Objectives: Graduate with expertise in the multidisciplinary management of the head and neck cancer patient. This includes both surgical, non-surgical and adjunct care. Specific objectives for surgical management include:

  1. Ablative surgery for head and neck tumors – mucosal, cutaneous, salivary
  2. Microvascular free tissue reconstruction and local regional flap reconstruction
  3. Transoral robotic resection
  4. Endocrine surgery – Thyroid/Parathyroid surgery
  5. Transoral laser surgery in conjunction with laryngology team
  6. Skull base surgery in conjunction with skull base rhinology team

Strengths:

  1. High volume, multidisciplinary care of the head and neck cancer patient
  2. Ample and varied opportunities for research and departmental support for AHNS meetings and educational
    courses.
  3. Fellow is embedded in a seamless multidisciplinary head and neck cancer team.

Eligibility: Candidates must be board eligible/ board certified; Otolaryngology residency training preferred

Fellow’s Duties/Responsibilities: The Head and Neck Fellow will learn all of aspects of multidisciplinary clinical care of head and neck cancer patients.
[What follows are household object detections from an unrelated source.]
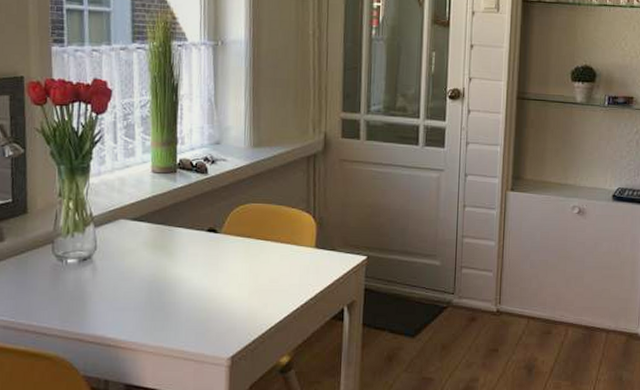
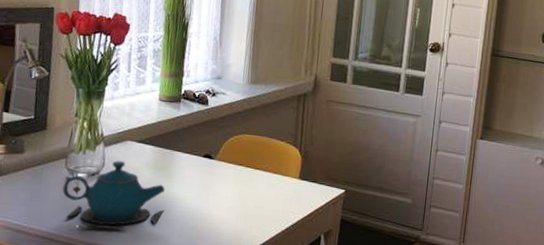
teapot: none [52,242,168,319] -> present [62,161,165,230]

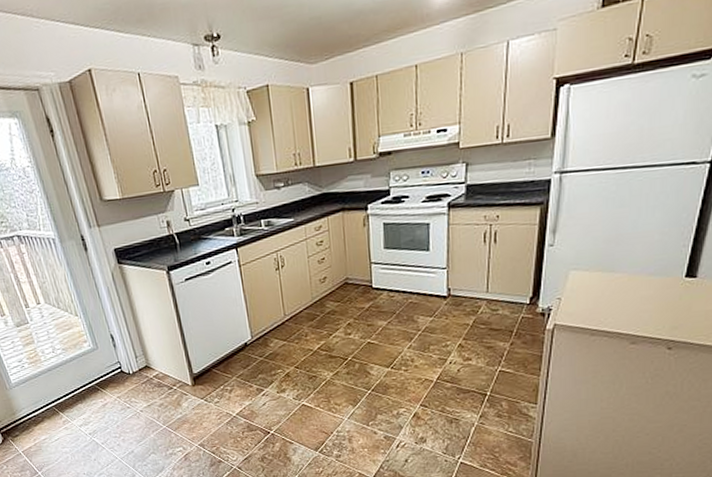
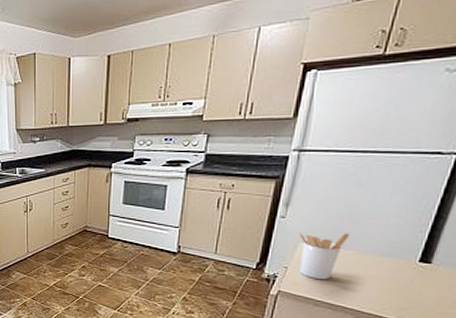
utensil holder: none [568,255,618,308] -> present [298,232,350,280]

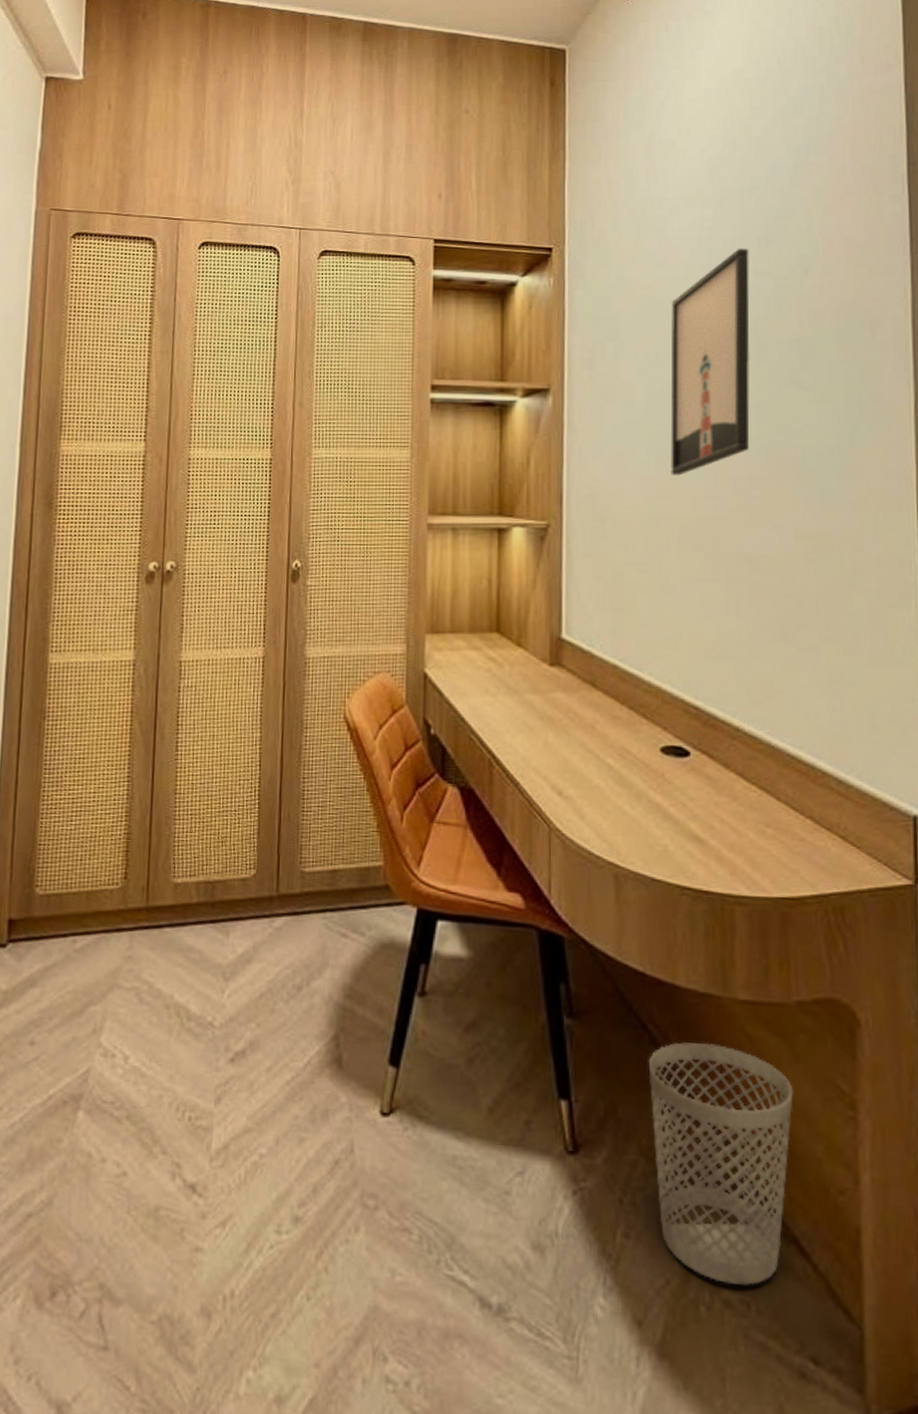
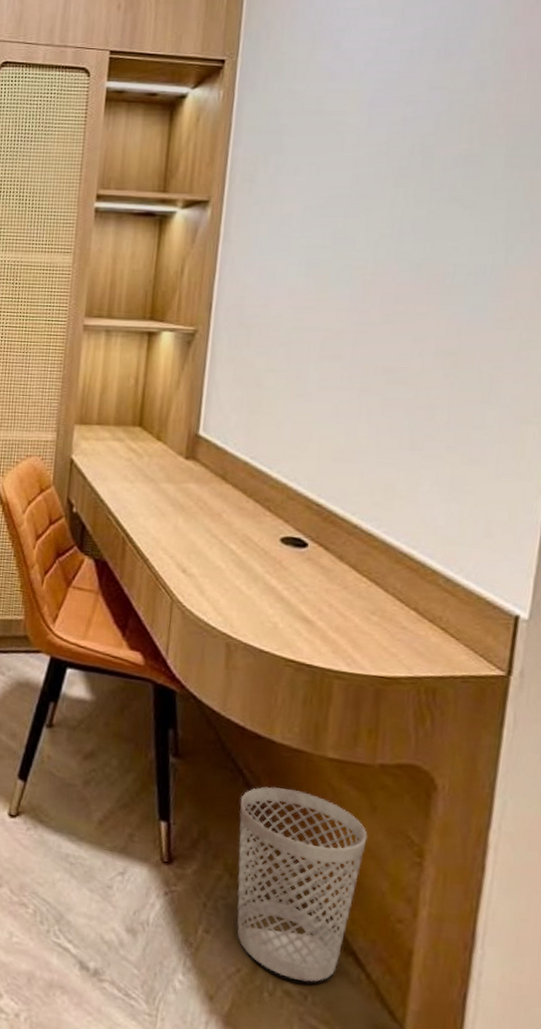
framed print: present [670,248,750,476] -> none [319,60,426,289]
The fellow will be involved with inpatient rounding as junior faculty working directly with residents, advanced practice providers and other supporting staff (nursing, speech pathology, nutrition) on the care of head and neck inpatients. They will be involved in extirpative as well as microvascular cases as primary surgeon, teaching surgeon or an assistant as determined by faculty. As a teaching surgeon, he/she will be expected to take a resident through a case and delegate level-appropriate responsibility. The fellow will participate in faculty clinics as well as run his/her own clinic. The fellow will attend weekly care coordination meetings to discuss plans of upcoming surgeries with residents and staff. The fellow will also be part of the tumor board team and will be part of the discussion of multidisciplinary clinical management.